Senin, 28 Maret 2016

Mendidik yang Bermartabat

Perhatikanlah murid-murid kita! Ya, mereka anak-anak peradaban. Anak-anak didik kita. Tubuh-tubuh yang mulai tumbuh itu ketika mereka berlarian, bercanda riang, tertawa renyah, menjerit pecah, kadang berantem, kadang akrab, kadang berselisih, kadang berkelakar.. dstnya. Mereka sangat ahli membuat asrama, rumah mereka di sekolah seperti kapal pecah, membuang sampah seenaknya, mengacak-acak tempat tidur, menarik sprei dan sarung bantal, menjadikan bantalnya untuk perang-perangan, saling lempar, saling gebuk, menjungkirbalikan kursi, menarik taplak meja di kelas, menempelkan upilnya di dinding, meja & kursi sekolah, sehingga merangkai mozaik yang "keren", kreatif dll.

Mungkin tidak ada properti yang awet dan tahan lama di sekolah kita, tidak ada inventaris yang bertahan lama, tidak ada dinding yang luput dari coretan kreatifnya, tidak ada perlengkapan kebersihan yang tidak patah, lecet, dan penyok akibat ulahnya, tidak ada benda yang diam, semua barang-barang senantiasa berpindah tempat dan susah dicari dstnya. Tidak ada isi lemari yang bisa tersusun rapih, semua di "aduk-aduk" tanpa kecuali.

Anak-anak kita yang luar biasa memusingkan dan kadang menyebalkan itu, sesungguhnya adalah calon khalifah (pemimpin) di muka bumi, yang dititipkan kepada kita, hanya bentuk dan ukurannya yang masih kecil saja. Biarkan mereka tumbuh alamiah, jujur apa adanya di hadapan kita. Merekalah tamu peradaban termulia di rumah kita dan sekolah kita.

Jangan terburu ingin melihat status sholeh anak-anak kita dengan melihatnya duduk manis, patuh, diam di tempat dengan kondisi kelas, asrama atau kamar yang kinclong bersih. Mereka yang baru belajar arti memiliki tanggungjawab, jangan diperlakukan seperti orang dewasa. Setelah usia mereka cukup matang, mereka perlahan akan memahami nilai-nilai kebenaran sebagai bagian dari fitrah keimanannya. Sabaaar, sabaaar, dan rileks. Jangan terburu-buru emosi..
# # # # #
Langkah yang Dilakukan:
• 1. Ubah paragraf dalam teks bacaan yang diawali dengan "Anak-anak kita yang luar biasa memusingkan" menjadi daftar singkat berisi pokok-pokok isinya.
• 2. Tentukan apakah tiap pernyataan berikut sesuai dengan teks bacaan, lalu kutip kata-kata teks yang menjadi dasarnya: (a) anak-anak sebaiknya diperlakukan seperti orang dewasa; (b) anak-anak disebut sebagai calon pemimpin di muka bumi; (c) isi lemari di sekolah selalu tersusun rapi.
• 3. Ganti sebutan "asrama" menjadi "pondok" pada bagian teks bacaan yang dimulai dari "Jangan terburu ingin" dan berakhir pada "Jangan terburu-buru emosi..", lalu tuliskan kembali bagian tersebut.
Materi berikut tidak berkaitan dengan teks bacaan.

Kumpulan data
# # # # #
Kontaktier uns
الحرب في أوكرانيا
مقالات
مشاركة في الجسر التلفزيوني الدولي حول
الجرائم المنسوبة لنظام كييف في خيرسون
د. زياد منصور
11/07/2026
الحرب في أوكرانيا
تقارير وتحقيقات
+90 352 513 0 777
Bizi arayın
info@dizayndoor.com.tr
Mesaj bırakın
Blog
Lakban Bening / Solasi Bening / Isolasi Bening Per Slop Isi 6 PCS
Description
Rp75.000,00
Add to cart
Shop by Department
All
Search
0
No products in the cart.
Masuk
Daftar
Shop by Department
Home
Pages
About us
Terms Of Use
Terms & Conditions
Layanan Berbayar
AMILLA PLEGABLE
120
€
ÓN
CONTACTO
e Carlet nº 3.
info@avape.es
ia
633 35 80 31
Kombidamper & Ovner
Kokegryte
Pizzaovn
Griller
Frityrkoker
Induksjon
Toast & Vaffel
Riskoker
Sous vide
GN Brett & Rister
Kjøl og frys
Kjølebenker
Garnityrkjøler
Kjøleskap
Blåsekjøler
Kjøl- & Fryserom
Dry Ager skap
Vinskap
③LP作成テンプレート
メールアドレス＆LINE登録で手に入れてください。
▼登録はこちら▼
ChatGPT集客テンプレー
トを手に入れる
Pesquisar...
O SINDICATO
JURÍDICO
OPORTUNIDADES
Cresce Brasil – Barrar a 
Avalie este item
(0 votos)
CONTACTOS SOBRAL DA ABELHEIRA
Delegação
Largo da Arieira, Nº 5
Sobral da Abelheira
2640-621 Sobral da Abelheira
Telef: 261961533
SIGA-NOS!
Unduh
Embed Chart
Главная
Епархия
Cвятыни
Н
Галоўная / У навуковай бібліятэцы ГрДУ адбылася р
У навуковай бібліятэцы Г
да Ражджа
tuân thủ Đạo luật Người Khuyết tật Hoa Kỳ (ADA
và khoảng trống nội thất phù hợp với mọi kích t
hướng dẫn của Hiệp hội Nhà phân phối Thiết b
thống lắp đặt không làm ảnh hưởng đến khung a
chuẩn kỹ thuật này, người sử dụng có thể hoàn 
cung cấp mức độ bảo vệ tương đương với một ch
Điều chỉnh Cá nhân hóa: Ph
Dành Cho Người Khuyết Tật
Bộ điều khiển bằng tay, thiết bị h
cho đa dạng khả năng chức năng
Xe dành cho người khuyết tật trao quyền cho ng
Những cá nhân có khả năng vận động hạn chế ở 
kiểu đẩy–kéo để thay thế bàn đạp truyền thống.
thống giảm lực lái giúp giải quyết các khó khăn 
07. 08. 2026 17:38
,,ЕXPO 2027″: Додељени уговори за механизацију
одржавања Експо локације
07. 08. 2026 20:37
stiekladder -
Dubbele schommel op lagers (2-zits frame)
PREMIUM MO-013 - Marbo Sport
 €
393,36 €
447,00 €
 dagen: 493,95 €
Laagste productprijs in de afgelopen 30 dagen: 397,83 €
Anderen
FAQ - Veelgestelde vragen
# # # # #
Bagian Jawaban:
• 1.
- Anak-anak yang memusingkan dan kadang menyebalkan itu adalah calon khalifah (pemimpin) di muka bumi yang dititipkan kepada kita.
- Bentuk dan ukuran mereka masih kecil.
- Mereka perlu dibiarkan tumbuh alamiah dan jujur apa adanya.
- Mereka adalah tamu peradaban termulia di rumah dan sekolah kita.

• 2.
(a) Tidak. "jangan diperlakukan seperti orang dewasa"
(b) Ya. "sesungguhnya adalah calon khalifah (pemimpin) di muka bumi"
(c) Tidak. "Tidak ada isi lemari yang bisa tersusun rapih"

• 3.
Jangan terburu ingin melihat status sholeh anak-anak kita dengan melihatnya duduk manis, patuh, diam di tempat dengan kondisi kelas, pondok atau kamar yang kinclong bersih. Mereka yang baru belajar arti memiliki tanggungjawab, jangan diperlakukan seperti orang dewasa. Setelah usia mereka cukup matang, mereka perlahan akan memahami nilai-nilai kebenaran sebagai bagian dari fitrah keimanannya. Sabaaar, sabaaar, dan rileks. Jangan terburu-buru emosi..